During her time covering the Waldoboro beat, jumping in to provide coverage of Edgecomb and Dresden municipal meetings since Evan Houk left in October, and writing and shooting features from one end of Lincoln County to the other, Bisi captured – for me, and I believe for readers, too – the very heart of our communities.
It’s one thing to report the news. I won’t say that’s something anyone can do, but I do believe it’s something teachable. There are some basic rules and guidelines to follow, and with guidance accurate coverage of the news can be learned.
What remains an ineffable quality in a journalist is the ability to understand and write – the story. One can report the facts with indisputable accuracy, but without the context provided by a sense of what is important to those impacted by municipal decisions, community events, tragic situations, and so on, the facts remain flat against the backdrop of the page where they lay.
Now don’t get me wrong. There is a fine line between the discernment required to craft a news story and “editorializing,” stringing the facts along through placement and tone in a way that leads readers to form conclusions other than their own.
Bisi always walked that line, bringing to life the people, places, and personalities of Lincoln County through the clear vision of her camera lens and the thoughtful craft of her words.
Bisi is not just a reporter for The Lincoln County News. I elevate her work to the sacred realm of storytelling for it requires great trust both from those who allow their stories to be told and from those who read them.
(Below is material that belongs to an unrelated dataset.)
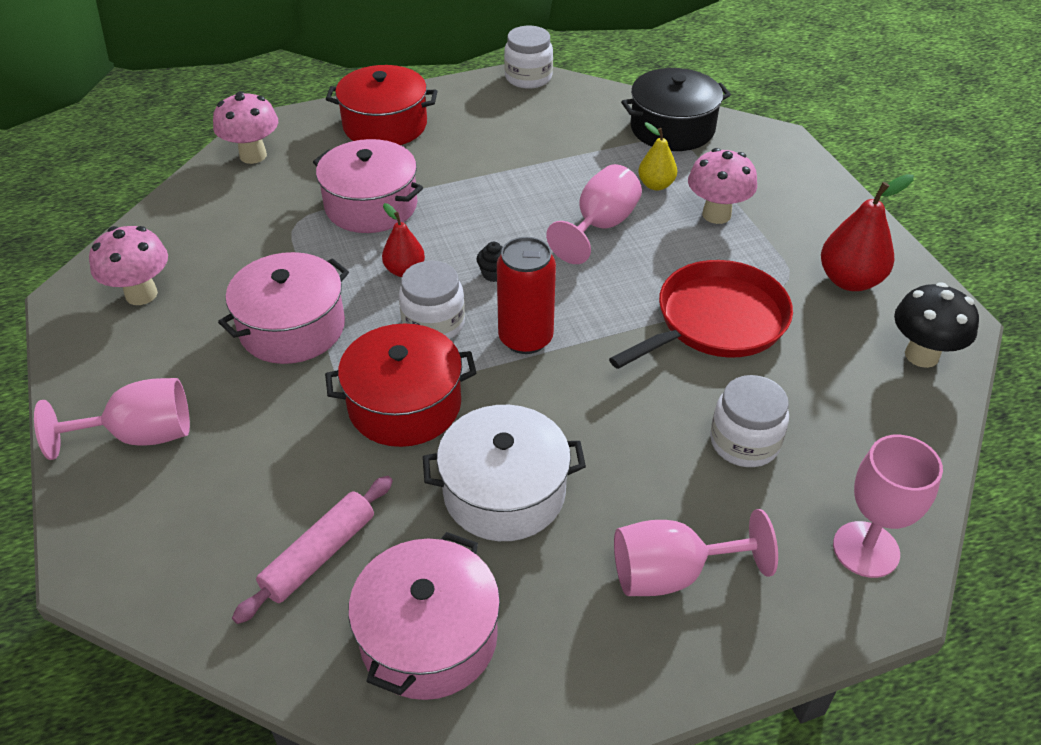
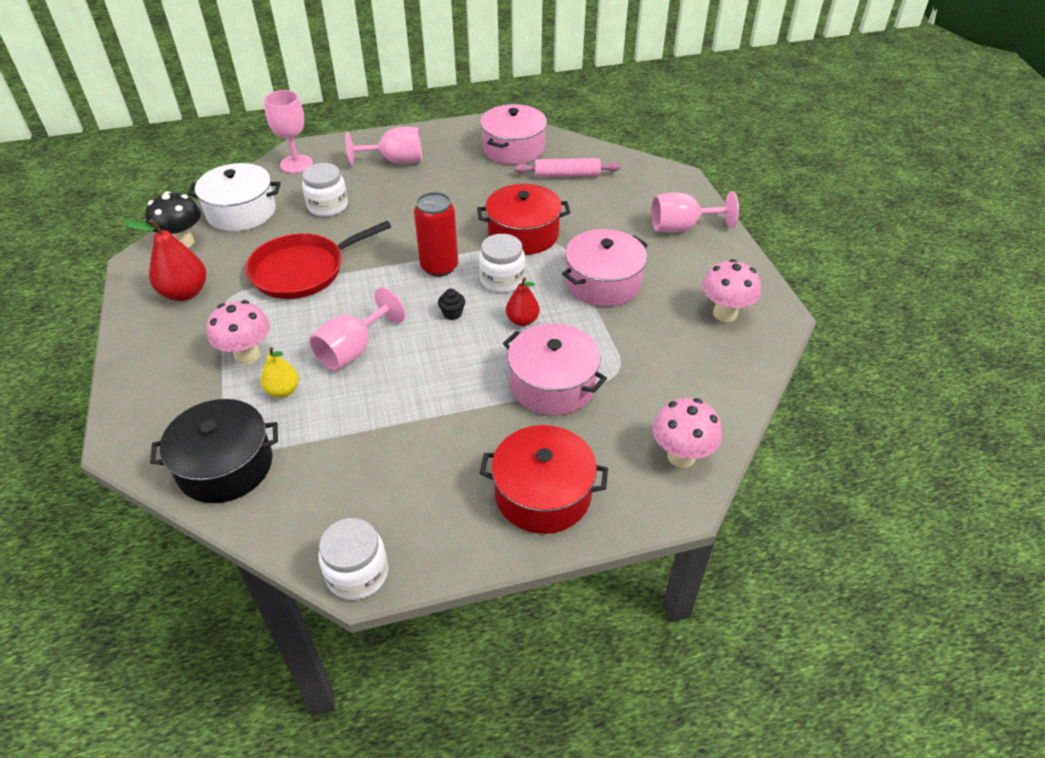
camera: 175 degrees left, 0 degrees up
(319, 555) = (567, 175): pink rolling pin -> pink rolling pin turned 45 degrees clockwise
(504, 492) = (470, 193): white pot -> white pot (241, 212)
It gives me great pleasure to share that Bisi was selected to participate in the inaugural New England Equity Reporting Fellowship program. We are proud to support her development as a journalist through this opportunity. During her time away, Bisi will also attend a course on lyrical documentary photography at Maine Media Workshop.
The rest of us on The Lincoln County News staff will have to sharpen our photography skills this winter.
But by and large, January is a great time of year to find new ways to grow.